The Benefits of Chocolate in Pregnancy, Weight Loss, and Diabetes
A moderate amount of chocolate is safe for women with proper pregnancy. The dessert with high cocoa content improves blood flow to the fetus, which is necessary for its normal development. It’s important to observe two conditions – not to exceed the daily dosage of 28 grams and to consume chocolate with low caffeine content.
For weight loss programs, bitter chocolate is recommended. It’s less caloric than other varieties and effectively dulls hunger. Besides, a treat with high cocoa content relieves the stress inevitable during dieting.
For people suffering from diabetes, cocoa is useful, but ordinary varieties of chocolate are contraindicated. Doctors recommend treats based on natural sweeteners that do not affect blood sugar levels – stevia, topinambur syrup.
How Is Chocolate Harmful?
A delicious treat turns into an enemy of health in two cases – if you abuse the product or buy low-quality products. Chocolate is a caloric dessert, high in fat and fast carbohydrates. Excessive dosage leads to obesity, metabolic disorders, and the development of acne.
Caffeine in chocolate causes insomnia in adults and hyperexcitability in children. Disturbing the acid balance in the mouth, chocolate harms teeth and gums.

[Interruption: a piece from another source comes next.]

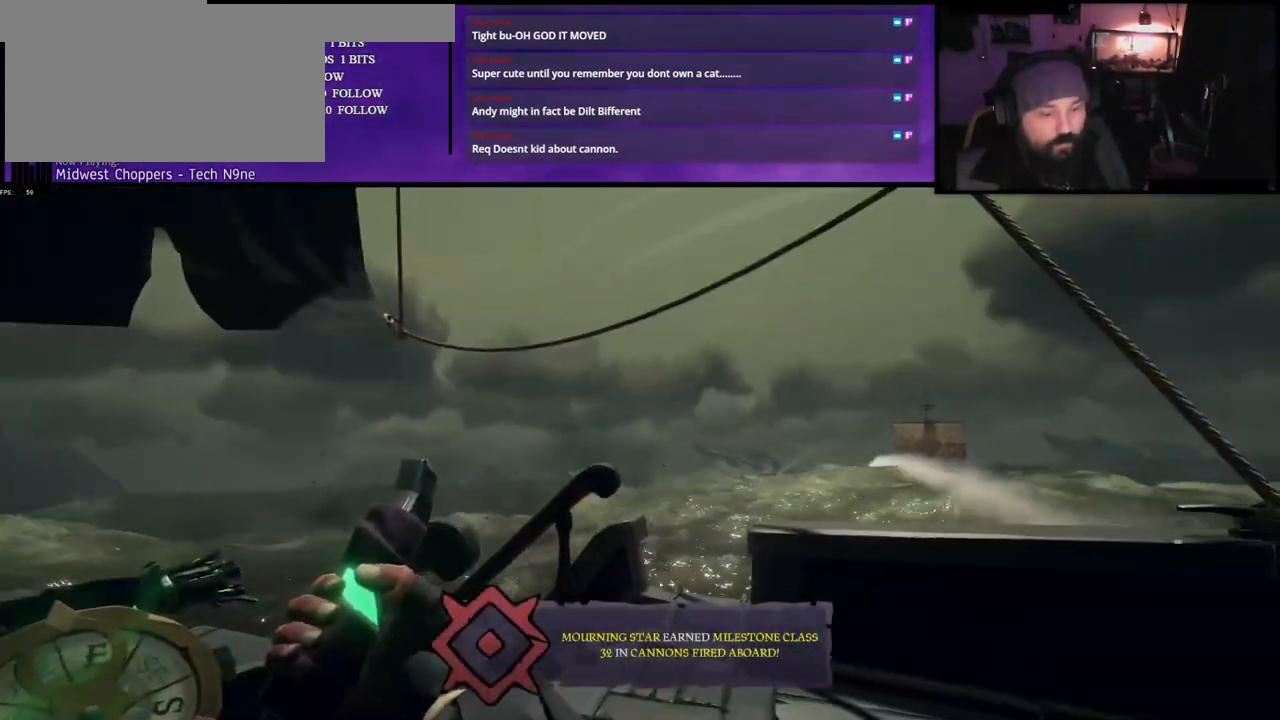
{"keys": ["d"], "events": []}
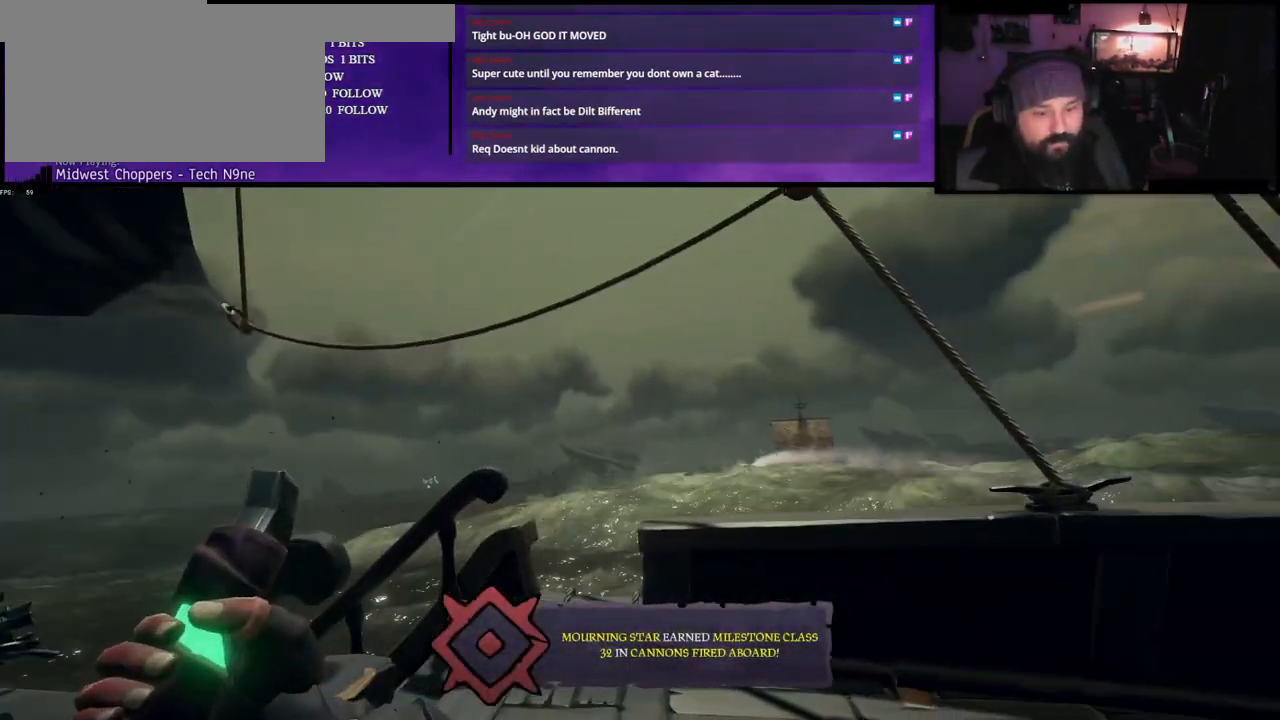
{"keys": ["d"], "events": []}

Cocoa powder often causes allergic reactions.
To give the chocolate bars a dense texture and smoothness, manufacturers include an emulsifier – lecithin. This is a product of processing various oil-bearing plants – soybeans, and sunflowers. Even a high-quality emulsifier is considered superfluous in the dessert recipe. If a cheap substitute is added, chocolate can become a source of allergies.